Here’s a look back at what happened in the Chicago area on Feb. 20, according to the Tribune’s archives.
Is an important event missing from this date? Email us.
Weather records (from the National Weather Service, Chicago)
- High temperature: 70 degrees (2017)
- Low temperature: Minus 9 degrees (1896)
- Precipitation: 2.1 inches (2018)
- Snowfall: 2.8 inches (1989)
1852: The first direct train from the East arrived in Chicago to the sound of a firing cannon and the sight of an immense crowd on the Michigan Southern Railroad.

1942: U.S. Navy pilot Edward “Butch” O’Hare became a World War II hero when he singlehandedly downed a number of Japanese bombers attacking his aircraft carrier.
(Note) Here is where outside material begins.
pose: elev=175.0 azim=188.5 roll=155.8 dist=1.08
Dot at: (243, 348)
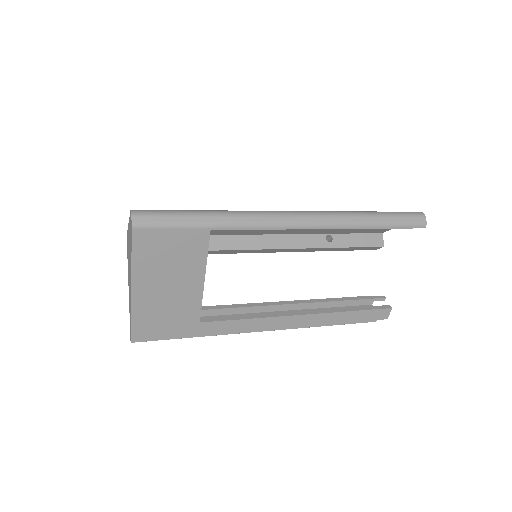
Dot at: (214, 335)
This would make him the first naval aviator recipient of the Congressional Medal of Honor. In presenting the award, President Franklin D. Roosevelt referred to O’Hare’s skill as “the most daring single action in aviation history.” After being awarded the Medal of Honor, O’Hare was brought home by the Navy to barnstorm on a Lindbergh-style celebrity tour.
O’Hare was 29 when he died on Nov. 26, 1943 while leading the Navy’s first nighttime fighter attack launched from an aircraft carrier. His plane and his body were never recovered.
Other than through his father, mob-connected racetracker owner Edward J., O’Hare had only loose ties to Chicago. When his parents were divorced, he stayed in St. Louis with his mother, moving his family to Phoenix during the war. That was no deterrent to Tribune publisher Robert R. McCormick in his campaign to have Chicago’s Orchard Place Airport rechristened honor Butch O’Hare, and in 1949 Ald. John Hoellen’s proposal passed the City Council, creating O’Hare Field.

1958: Nathan Leopold, who was convicted with Richard Loeb of killing Bobby Franks in 1924, was released on parole.